Brano —

Dal 2005 si assiste allo sviluppo di un nuovo movimento che unisce persone di diversa formazione che condividono l’interesse verso l’apprendimento di capacità tecniche e la loro applicazione creativa al fine di fabbricare oggetti o inventare soluzioni innovative per migliorare la vita di tutti i giorni.
Si tratta di un fenomeno culturale diffusosi nell’ultimo decennio per una naturale evoluzione dei mezzi di comunicazione (come la diffusione di internet) in cui la sperimentazione e la risoluzione di problemi non sono più un fatto personale ma un fatto esteso ad una comunità che collabora al fine di trovare la soluzione migliore da poter adottare.



Le informazioni viaggiano velocemente e le tecnologie si sviluppano sempre più, cambiando le regole fino ad ora conosciute, infatti, l’open-source, il crowdsourcing e i big data sono strumenti che stravolgono il modo in cui un prodotto viene elaborato, progettato e monitorato; se pensiamo a quello che sta accadendo per la prototipazione rapida e la produzione intelligente con le stampanti 3D, possiamo avere una chiara idea di questo cambiamento che sta “lentamente” coinvolgendo tutti.



A tutto questo dobbiamo aggiungere la diffusione di progetti e tecnologie come Arduino, l’open hardware e i FabLab (ovvero le officine di fabbricazione digitale), uno dei più diffusi tipi di spazio dedicati al “fare” in comune (accanto agli hackerspace e ai Techshop in America).
Ci sono molti FabLab nel mondo, dall’America al Sudafrica, dall’Afghanistan all’India, fino ad arrivare alla Nuova Zelanda.
Il primo FabLab venne installato dieci anni fa al MIT (Massachusetts Institute of Technology ), ma si sono dovuti aspettare quasi deci anni per vedere il primo FabLab italiano, il torinese FabLab Italia.



Ora il nostro scenario è interessante e in pieno sviluppo, basti pensare ai marchi di abbigliamento liberi come OpenWear e agli arredi di open design fai-da-te di PlayWood, dalle tecnologie indossabili di alto livello di Plugandwear alle concrete sperimentazioni di stampa tridimensionale di D-Shape.

Dati di origine:
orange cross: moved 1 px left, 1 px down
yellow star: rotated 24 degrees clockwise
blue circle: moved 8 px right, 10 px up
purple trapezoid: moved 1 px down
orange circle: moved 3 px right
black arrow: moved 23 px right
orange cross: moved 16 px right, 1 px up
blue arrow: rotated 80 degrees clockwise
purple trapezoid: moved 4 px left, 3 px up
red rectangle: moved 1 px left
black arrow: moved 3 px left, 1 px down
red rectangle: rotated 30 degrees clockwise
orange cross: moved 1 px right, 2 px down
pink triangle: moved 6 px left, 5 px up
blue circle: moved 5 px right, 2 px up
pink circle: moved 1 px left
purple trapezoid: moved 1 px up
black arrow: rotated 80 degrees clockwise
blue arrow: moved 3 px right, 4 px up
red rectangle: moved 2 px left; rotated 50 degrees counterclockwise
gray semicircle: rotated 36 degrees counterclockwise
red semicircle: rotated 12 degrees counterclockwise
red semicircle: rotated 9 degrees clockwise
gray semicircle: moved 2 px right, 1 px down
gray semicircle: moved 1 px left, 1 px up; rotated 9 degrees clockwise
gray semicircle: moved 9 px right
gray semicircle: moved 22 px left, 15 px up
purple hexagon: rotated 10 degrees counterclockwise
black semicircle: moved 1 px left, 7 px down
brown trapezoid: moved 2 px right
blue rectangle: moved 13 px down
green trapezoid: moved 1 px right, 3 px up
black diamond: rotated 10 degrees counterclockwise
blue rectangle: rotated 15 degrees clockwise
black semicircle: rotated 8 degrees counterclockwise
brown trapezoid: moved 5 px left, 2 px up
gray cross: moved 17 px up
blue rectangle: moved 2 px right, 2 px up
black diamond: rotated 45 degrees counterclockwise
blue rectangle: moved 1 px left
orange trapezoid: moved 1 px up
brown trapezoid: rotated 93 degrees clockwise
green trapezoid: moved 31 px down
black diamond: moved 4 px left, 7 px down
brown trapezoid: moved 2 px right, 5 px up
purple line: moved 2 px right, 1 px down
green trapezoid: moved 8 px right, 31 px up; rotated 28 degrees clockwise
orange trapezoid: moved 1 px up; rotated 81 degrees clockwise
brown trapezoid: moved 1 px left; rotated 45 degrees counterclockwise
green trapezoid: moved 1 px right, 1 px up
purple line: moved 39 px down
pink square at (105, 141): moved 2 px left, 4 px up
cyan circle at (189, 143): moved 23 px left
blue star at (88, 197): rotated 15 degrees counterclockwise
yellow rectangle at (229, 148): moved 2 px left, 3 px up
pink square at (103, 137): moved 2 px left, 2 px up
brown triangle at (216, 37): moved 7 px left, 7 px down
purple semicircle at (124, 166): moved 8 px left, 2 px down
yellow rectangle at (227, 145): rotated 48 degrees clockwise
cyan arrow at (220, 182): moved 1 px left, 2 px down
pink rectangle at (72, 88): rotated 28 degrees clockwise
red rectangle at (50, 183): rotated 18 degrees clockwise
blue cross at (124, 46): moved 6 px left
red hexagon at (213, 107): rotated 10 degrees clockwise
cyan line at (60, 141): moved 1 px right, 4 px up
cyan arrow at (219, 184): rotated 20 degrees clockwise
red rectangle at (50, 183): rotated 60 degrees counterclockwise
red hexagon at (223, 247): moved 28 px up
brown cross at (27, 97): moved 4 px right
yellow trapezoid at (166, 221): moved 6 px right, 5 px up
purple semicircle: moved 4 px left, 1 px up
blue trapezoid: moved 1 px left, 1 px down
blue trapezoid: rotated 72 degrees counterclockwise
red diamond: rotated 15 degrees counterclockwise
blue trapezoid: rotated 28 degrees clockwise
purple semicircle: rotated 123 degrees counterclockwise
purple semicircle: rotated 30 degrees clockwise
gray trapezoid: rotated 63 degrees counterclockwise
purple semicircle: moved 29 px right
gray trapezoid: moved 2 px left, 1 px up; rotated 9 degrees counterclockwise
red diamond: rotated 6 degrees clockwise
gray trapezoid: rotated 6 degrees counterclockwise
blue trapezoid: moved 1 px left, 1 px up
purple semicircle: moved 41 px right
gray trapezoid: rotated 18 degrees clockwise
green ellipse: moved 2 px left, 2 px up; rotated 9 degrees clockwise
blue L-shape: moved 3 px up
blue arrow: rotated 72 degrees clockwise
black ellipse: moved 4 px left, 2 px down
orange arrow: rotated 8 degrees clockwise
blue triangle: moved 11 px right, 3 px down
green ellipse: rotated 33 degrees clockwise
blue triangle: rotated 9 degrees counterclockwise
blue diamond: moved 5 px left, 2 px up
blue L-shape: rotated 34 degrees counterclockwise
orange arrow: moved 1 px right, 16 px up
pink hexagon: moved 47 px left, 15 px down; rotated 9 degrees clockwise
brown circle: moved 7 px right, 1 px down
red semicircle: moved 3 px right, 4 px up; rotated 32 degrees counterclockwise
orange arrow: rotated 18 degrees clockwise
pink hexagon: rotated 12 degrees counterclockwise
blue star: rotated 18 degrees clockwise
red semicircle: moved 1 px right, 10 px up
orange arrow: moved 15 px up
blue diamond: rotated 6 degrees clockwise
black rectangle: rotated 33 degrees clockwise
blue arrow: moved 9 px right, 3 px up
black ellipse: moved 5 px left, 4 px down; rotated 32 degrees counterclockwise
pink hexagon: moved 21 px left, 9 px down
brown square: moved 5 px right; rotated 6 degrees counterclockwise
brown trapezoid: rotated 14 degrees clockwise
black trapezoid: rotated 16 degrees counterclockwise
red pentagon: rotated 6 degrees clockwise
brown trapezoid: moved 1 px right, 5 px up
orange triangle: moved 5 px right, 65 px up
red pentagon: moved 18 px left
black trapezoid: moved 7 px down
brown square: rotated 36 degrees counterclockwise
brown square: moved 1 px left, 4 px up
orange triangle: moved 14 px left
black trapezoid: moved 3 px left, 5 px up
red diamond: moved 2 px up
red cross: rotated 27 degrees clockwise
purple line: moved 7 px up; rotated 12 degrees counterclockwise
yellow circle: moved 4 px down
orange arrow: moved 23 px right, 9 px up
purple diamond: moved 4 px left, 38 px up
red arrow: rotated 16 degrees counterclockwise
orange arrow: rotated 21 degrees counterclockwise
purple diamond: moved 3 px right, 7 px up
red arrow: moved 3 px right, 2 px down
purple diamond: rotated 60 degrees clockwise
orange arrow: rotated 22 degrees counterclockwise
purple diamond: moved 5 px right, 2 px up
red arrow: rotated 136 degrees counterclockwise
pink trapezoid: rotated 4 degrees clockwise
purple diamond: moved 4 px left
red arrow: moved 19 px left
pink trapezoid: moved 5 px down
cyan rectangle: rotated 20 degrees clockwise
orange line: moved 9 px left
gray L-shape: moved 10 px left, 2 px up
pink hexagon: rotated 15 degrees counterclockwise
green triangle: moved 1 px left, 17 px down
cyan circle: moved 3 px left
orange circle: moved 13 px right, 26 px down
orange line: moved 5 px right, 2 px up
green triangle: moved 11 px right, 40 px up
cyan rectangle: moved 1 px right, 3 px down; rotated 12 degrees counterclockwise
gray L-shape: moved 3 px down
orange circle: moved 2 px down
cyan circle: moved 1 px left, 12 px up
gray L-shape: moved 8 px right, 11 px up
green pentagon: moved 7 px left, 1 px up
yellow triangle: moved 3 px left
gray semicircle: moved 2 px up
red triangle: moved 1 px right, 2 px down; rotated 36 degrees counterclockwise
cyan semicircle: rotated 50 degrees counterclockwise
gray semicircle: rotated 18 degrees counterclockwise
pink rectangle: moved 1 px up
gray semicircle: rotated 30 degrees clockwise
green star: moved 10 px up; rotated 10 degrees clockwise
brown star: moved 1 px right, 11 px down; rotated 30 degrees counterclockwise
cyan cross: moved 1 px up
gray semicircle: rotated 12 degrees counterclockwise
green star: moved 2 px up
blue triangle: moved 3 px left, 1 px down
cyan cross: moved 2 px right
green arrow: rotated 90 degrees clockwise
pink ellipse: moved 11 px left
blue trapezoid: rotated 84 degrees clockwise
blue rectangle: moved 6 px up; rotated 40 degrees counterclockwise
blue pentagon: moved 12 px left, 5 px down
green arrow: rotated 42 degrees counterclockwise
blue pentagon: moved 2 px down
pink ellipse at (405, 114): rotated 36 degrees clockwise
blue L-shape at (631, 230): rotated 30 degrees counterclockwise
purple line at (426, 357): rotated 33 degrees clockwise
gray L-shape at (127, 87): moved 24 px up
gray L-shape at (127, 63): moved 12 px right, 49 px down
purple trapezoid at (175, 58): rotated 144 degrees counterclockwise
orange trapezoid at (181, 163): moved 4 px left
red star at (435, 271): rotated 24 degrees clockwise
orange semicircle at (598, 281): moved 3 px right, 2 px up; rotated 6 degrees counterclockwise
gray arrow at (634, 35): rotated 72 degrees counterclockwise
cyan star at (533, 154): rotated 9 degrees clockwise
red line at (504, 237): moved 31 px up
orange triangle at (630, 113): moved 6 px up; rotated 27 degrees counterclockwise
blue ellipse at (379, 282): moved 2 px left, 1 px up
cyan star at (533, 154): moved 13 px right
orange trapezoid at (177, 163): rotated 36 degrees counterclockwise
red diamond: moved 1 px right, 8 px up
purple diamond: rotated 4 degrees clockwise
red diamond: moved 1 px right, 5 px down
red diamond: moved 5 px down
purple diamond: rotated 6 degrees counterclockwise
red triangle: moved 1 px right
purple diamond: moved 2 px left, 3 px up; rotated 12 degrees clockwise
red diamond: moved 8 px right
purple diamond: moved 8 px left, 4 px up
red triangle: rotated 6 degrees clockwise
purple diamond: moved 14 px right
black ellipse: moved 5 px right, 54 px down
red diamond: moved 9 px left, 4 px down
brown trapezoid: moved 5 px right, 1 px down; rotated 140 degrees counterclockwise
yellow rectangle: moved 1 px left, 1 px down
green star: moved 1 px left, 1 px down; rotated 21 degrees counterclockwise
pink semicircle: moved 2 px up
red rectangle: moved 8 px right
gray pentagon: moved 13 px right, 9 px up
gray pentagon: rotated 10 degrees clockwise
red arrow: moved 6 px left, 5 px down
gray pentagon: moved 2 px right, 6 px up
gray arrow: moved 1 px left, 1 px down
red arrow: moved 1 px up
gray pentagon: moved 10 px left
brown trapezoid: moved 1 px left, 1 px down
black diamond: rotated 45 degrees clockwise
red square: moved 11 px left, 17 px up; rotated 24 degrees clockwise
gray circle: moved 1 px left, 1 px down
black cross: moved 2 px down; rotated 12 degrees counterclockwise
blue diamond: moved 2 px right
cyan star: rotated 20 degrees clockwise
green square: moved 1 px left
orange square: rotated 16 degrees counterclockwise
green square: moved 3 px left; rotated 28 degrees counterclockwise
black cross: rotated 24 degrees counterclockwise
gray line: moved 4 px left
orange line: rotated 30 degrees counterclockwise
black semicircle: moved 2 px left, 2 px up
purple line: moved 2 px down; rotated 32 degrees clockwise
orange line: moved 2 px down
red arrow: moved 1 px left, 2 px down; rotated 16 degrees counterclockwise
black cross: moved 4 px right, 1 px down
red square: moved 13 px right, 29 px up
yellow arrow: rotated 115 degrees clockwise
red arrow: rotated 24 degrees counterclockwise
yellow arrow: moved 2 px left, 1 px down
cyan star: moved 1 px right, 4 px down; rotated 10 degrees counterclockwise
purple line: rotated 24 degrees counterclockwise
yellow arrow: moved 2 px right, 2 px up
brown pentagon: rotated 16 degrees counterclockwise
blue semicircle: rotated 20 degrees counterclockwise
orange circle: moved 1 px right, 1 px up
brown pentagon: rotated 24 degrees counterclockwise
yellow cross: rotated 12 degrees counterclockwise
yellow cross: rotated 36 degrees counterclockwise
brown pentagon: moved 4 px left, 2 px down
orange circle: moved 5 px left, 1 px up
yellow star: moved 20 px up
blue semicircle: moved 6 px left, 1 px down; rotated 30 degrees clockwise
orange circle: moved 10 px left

Consegna A — Elenca tutti i marchi e i progetti che il brano sulla fabbricazione digitale cita come esempi nell'ultimo paragrafo.
Consegna B — Porta avanti il brano sulla fabbricazione digitale a partire dal punto in cui si ferma.

Risposta A — OpenWear, PlayWood, Plugandwear, D-Shape

Risposta B —
Grazie alla manifestazione World Wide Rome, che si è svolta agli inizi di marzo, finalmente l’esistenza di un movimento dei maker è stata riconosciuta sul suolo italiano, ma è ancora troppo presto per fare ipotesi sul sostegno che il movimento realmente otterrà.
Ciò che è in realtà accaduto negli ultimi due anni però, è che progetti come quelli prima menzionati, hanno iniziato a collegarsi in rete e a scoprirsi reciprocamente, costituendo una vera e propria comunità, unita e connessa con una attenzione particolare all’uso di tecnologie produttive digitali, al metodo di lavoro e alla progettazione condivisa.



PlayWood, per esempio, produce arredi modulari tramite una rete di maker in tutta Europa in continua espansione, maker che dispongono dei macchinari a calcolo numerico per tagliare e ricavare da pannelli di qualsiasi materiale, gli elementi che serviranno per la realizzazione degli arredi finiti, appoggiandosi alla libera circolazione dei progetti di design open-source, permettendo a chiunque nel mondo di poter realizzare il proprio arredo in loco senza costi di trasporto.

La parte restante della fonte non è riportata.